Cureus. 2021 Nov 27;13(11):e19937. doi: 10.7759/cureus.19937. eCollection 2021 Nov.

DOI:10.7759/cureus.19937
PMID:34976530
原文链接:https://pmc.ncbi.nlm.nih.gov/articles/PMC8711750/
Abstract

INTRODUCTION

Charlson Comorbidity Index (CCI) is a simple, validated, and readily acceptable method of determining the risk of mortality from comorbid disease. It has been used as a predictor of long-term survival and prognosis. The aim of this study is to determine the impact of CCI score on mortality in COVID-19 hospitalized patients and test the efficacy of the CoLACD score (COVID-19 lymphocyte ratio, age, CCI score, dyspnoea) in predicting mortality among hospitalized COVID-19 patients.

METHODOLOGY

It was a retrospective cohort, and the data of this study were gathered from two tertiary hospitals of Karachi, including Liaquat National Hospital and Ziauddin Hospital. Data of patients hospitalized in any of these tertiary care hospitals and diagnosed with confirmed COVID-19 infection were used in the study from January 15, 2021, to April 30, 2021.

RESULTS

The mean age of participants was 53.22 (±14.21) years. The majority of participants were males (74.91%).
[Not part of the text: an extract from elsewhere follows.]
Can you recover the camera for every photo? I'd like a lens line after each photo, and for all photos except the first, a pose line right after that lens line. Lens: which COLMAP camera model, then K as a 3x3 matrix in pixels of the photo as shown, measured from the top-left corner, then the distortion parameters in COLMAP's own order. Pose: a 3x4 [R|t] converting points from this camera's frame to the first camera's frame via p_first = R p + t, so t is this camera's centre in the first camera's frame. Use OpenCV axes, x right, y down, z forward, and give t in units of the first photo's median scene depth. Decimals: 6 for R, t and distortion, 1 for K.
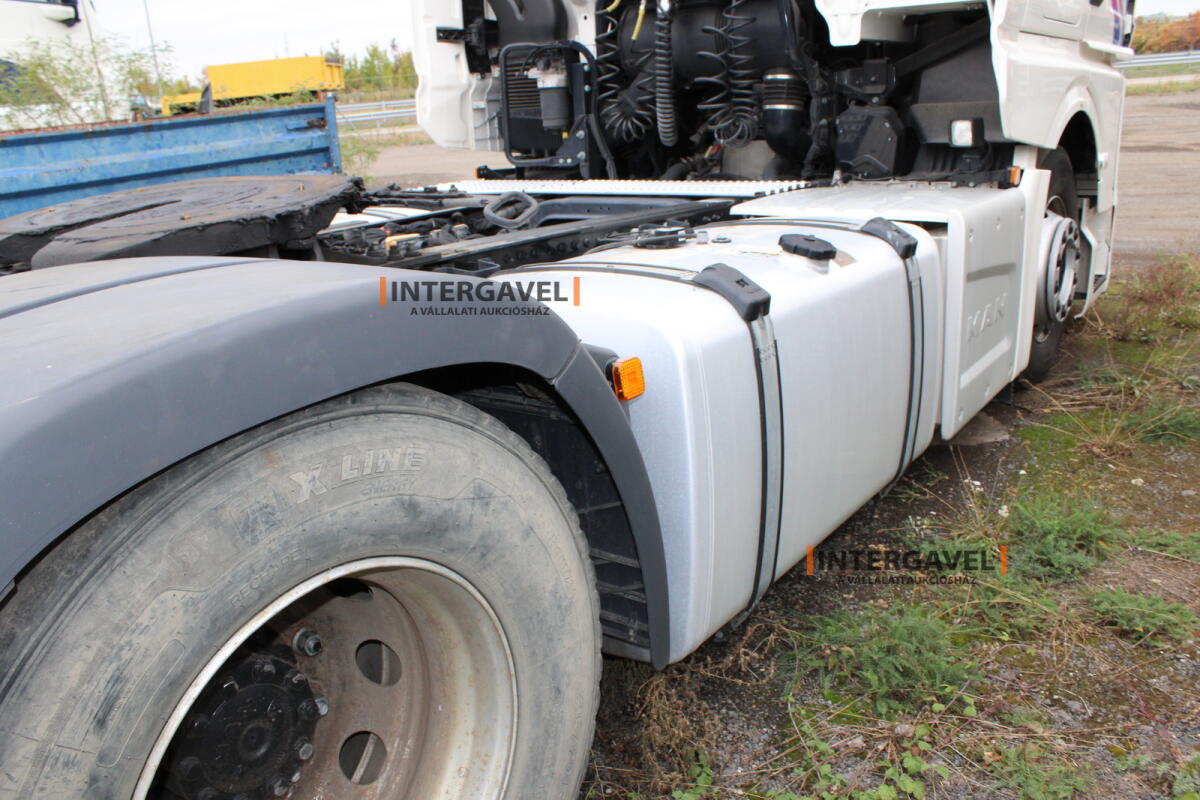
lens RADIAL K [[1004.7, 0, 595.7], [0, 1004.7, 401.1], [0, 0, 1]] dist [-0.164495, 0.148528]
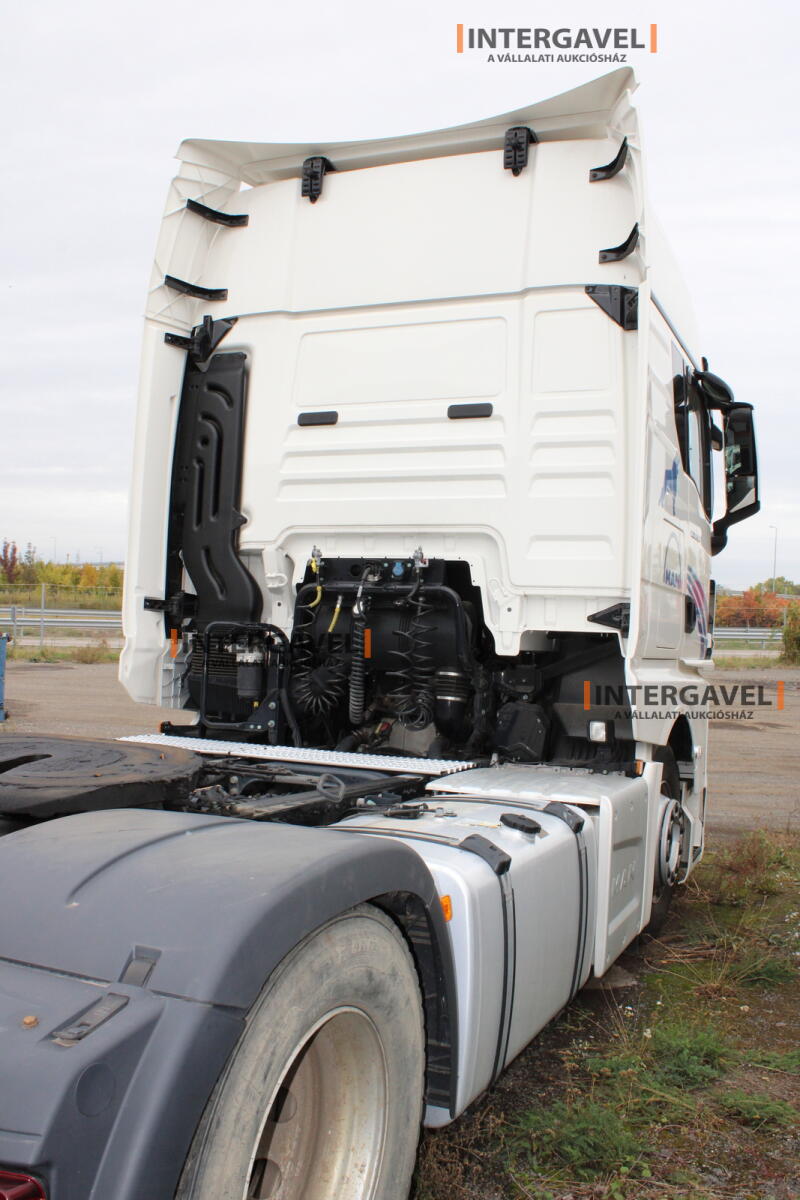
lens RADIAL K [[1119.9, 0, 400.0], [0, 1119.9, 600.0], [0, 0, 1]] dist [-0.142639, 0.140417]
pose [[0.970302, 0.098466, 0.220948, -0.202684], [-0.022229, 0.945833, -0.323891, 0.036172], [-0.240872, 0.309360, 0.919933, -0.308605]]
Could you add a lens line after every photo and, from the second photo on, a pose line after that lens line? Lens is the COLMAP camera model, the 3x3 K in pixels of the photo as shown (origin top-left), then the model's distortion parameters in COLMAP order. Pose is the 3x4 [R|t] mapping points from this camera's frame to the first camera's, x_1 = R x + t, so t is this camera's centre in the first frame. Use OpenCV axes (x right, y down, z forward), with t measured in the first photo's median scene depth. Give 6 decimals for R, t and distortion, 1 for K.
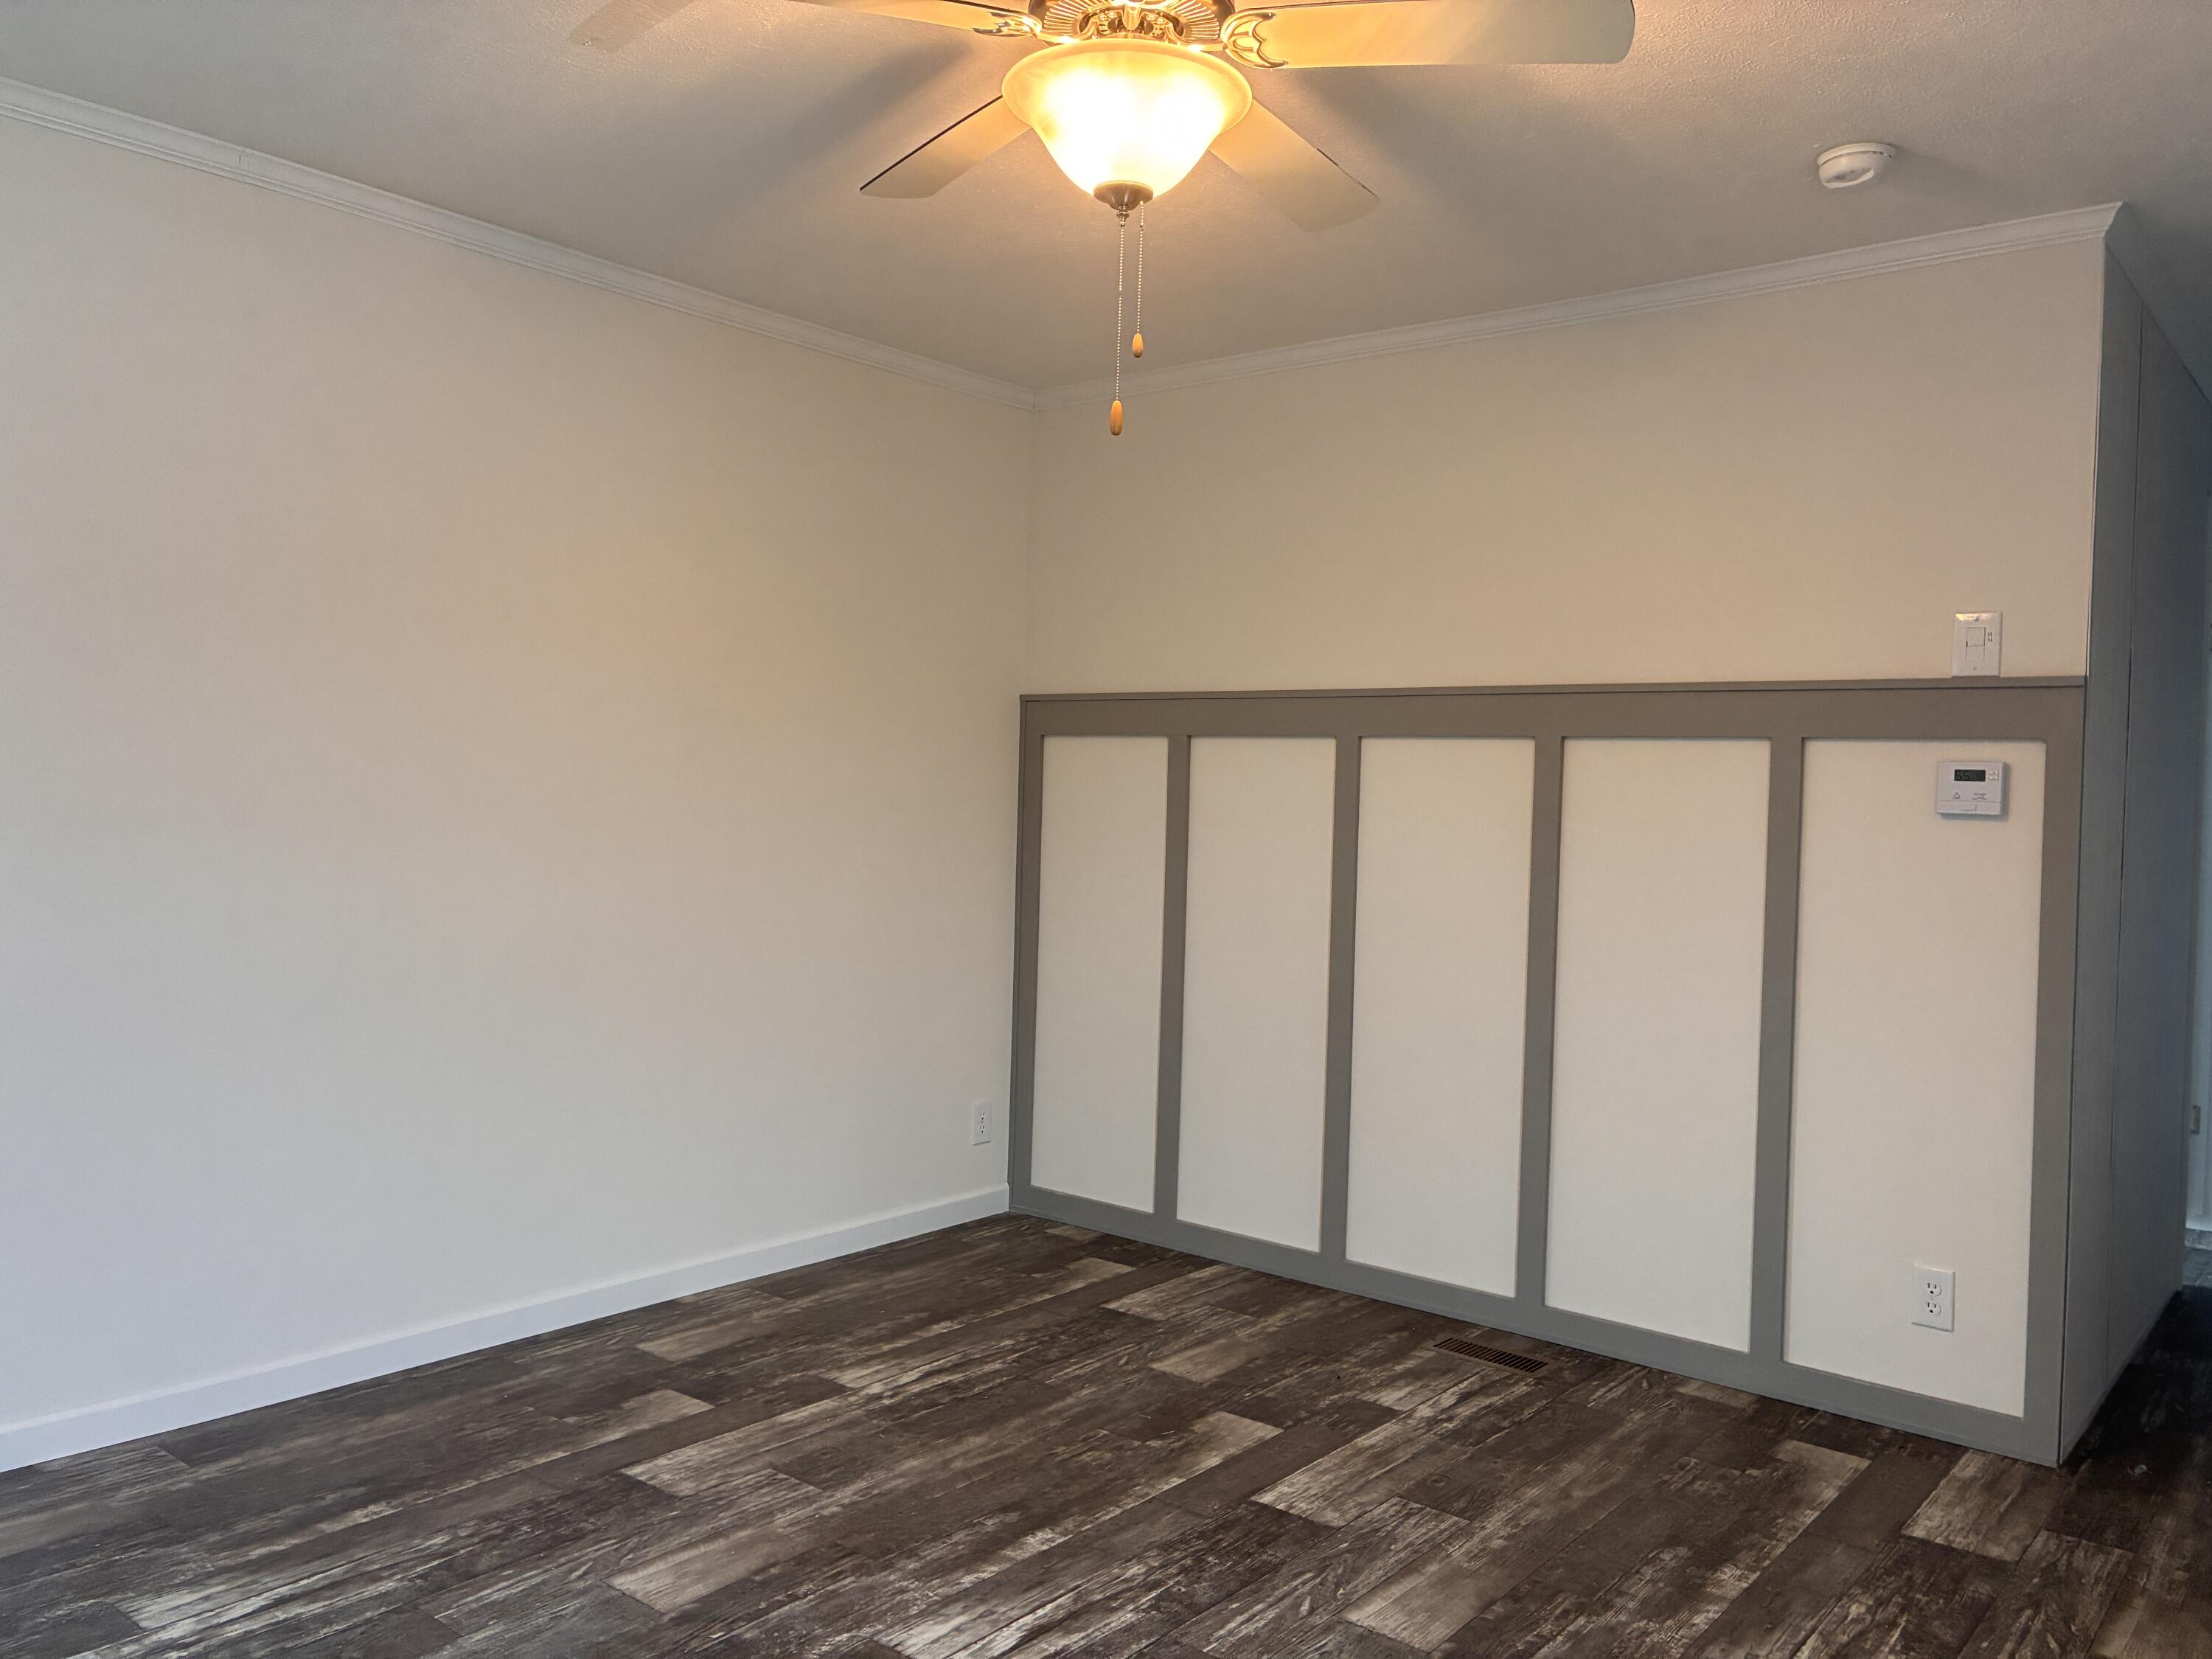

Predictors of mortality include CCI score, age of participants, D-dimer, smoking status, and shortness of breath. The sensitivity of this CoLACD score was 80.23%, and specificity was 50.23% (diagnostic accuracy is 60.45%). The negative predictive value (NPV) of this test was 39.44%, and the positive predictive value (PPV) was 83.01%.

CONCLUSION

Our study showed that CCI can be used in a clinical setting to achieve a prediction of mortality in COVID-19 patients.

摘要

引言

查尔森合并症指数(CCI)是一种简单、经过验证且易于接受的确定合并症导致死亡风险的方法。它已被用作长期生存和预后的预测指标。本研究的目的是确定CCI评分对COVID-19住院患者死亡率的影响,并测试CoLACD评分(COVID-19淋巴细胞比率、年龄、CCI评分、呼吸困难)在预测COVID-19住院患者死亡率方面的有效性。

方法

这是一项回顾性队列研究,本研究的数据来自卡拉奇的两家三级医院,包括利亚卡特国家医院和齐亚乌丁医院。2021年1月15日至2021年4月30日期间,在这些三级护理医院中任何一家住院并被诊断为确诊COVID-19感染的患者的数据被用于本研究。

结果

参与者的平均年龄为53.22(±14.21)岁。大多数参与者为男性(74.91%)。死亡率的预测因素包括CCI评分、参与者年龄、D-二聚体、吸烟状况和呼吸急促。该CoLACD评分的敏感性为80.23%,特异性为50.23%(诊断准确性为60.45%)。该测试的阴性预测值(NPV)为39.44%,阳性预测值(PPV)为83.01%。

结论

我们的研究表明,CCI可在临床环境中用于预测COVID-19患者的死亡率。